This thesis concentrates on shareholder value analysis in retail companies as the final link between consumers and manufacturers therefore, retailers are a vital part of the business world. The research reviews methods for measuring shareholder value and applies SPM method to the US Discount, Variety Stores as a sample of the retail industry. Such an analysis would enable firms in this industry to know their competitive advantages and disadvantages, and provide focus on the key area of improvement of shareholder value.
Six sample companies were chosen among 14 companies in U.S. retail industry. These six companies were analyzed using the Strategic Profit Model (SPM) and then recommendations were given to improve the shareholder value focusing on logistics functions and strategies.
The result most common to all companies examined in this research is the direct or indirect impact of inventory and cost of sales on net profit, asset turnover, return on assets, financial leverage, and return on net worth. The results reinforce the importance of logistics and Supply Chain Management can have on firm’s financial performance.
The role of logistics on inventory decision-making has been a major factor in the operational performance of the firms examined.
The results of the research indicate that the financial and operational performances of firms in retail sector are heavily affected by inventory and cost of sales (COS) related issues.
This investigation illustrates the direct or indirect impact of inventory on ROA, financial leverage, and RONW. Logistics decisions can influence the financing decisions through impacting the financial leverage which can affect positively or negatively the desired level of RONW (shareholder value).
Finally, this thesis aims to study inventory performance.
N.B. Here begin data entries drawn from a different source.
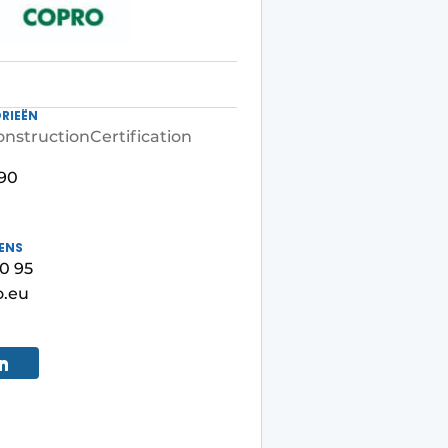
RIEËN
onstruction
Certification
90
ENS
0 95
o.eu
r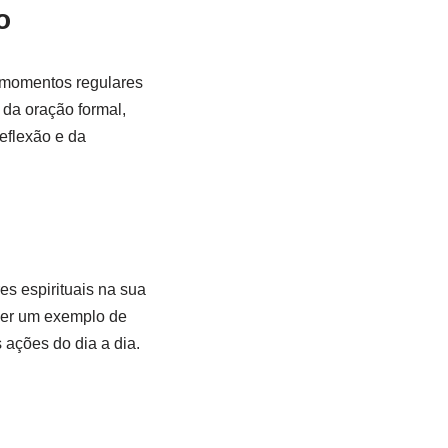
o
 momentos regulares
da oração formal,
reflexão e da
es espirituais na sua
 ser um exemplo de
ações do dia a dia.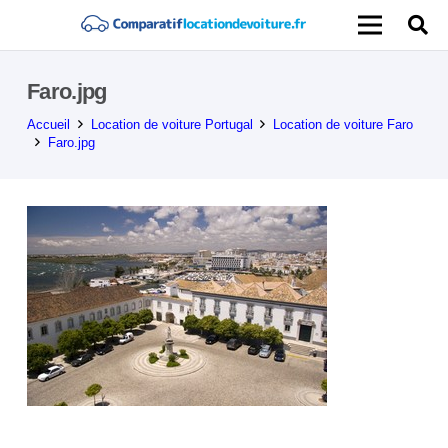
Faro.jpg
Accueil
Location de voiture Portugal
Location de voiture Faro
Faro.jpg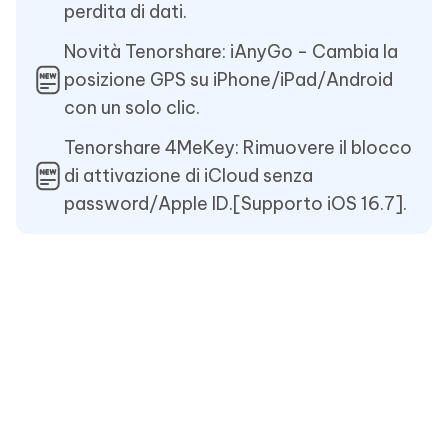
perdita di dati.
Novità Tenorshare: iAnyGo - Cambia la
posizione GPS su iPhone/iPad/Android
con un solo clic.
Tenorshare 4MeKey: Rimuovere il blocco
di attivazione di iCloud senza
password/Apple ID.[Supporto iOS 16.7].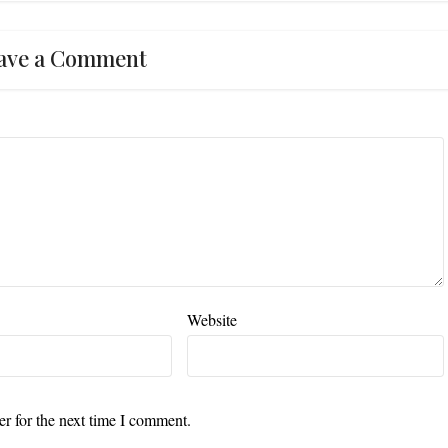
ave a Comment
Website
r for the next time I comment.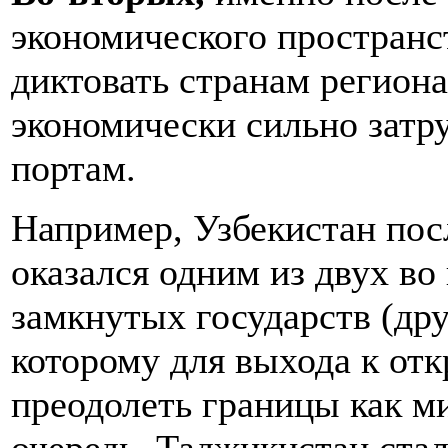
экономического пространс
диктовать странам региона
экономически сильно затр
портам.
Например, Узбекистан пос
оказался одним из двух во
замкнутых государств (дру
которому для выхода к от
преодолеть границы как м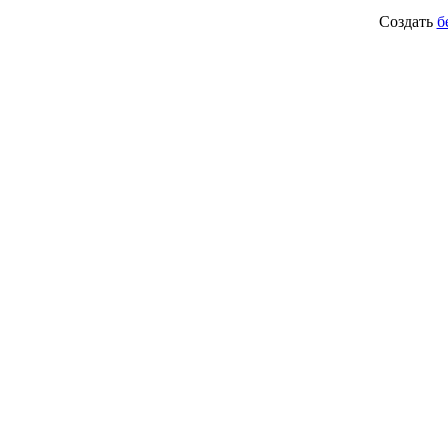
Создать
б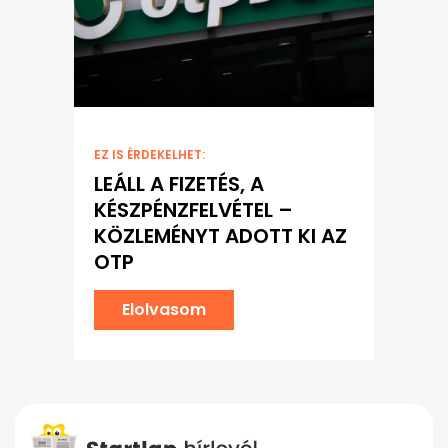
EZ IS ÉRDEKELHET:
LEÁLL A FIZETÉS, A
KÉSZPÉNZFELVÉTEL –
KÖZLEMÉNYT ADOTT KI AZ
OTP
Elolvasom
There is a large variation in inventory turnover performance of retailers across firms as well over time. This thesis aims to analyze this variation and factors affecting this variation. This thesis finds that inventory turnover increase as cost of sales and capital intensity increase. The results are useful in helping managers make inventory decisions, employing inventory turnover in performance analysis, and identifying the causes of performance differences among firms and over time.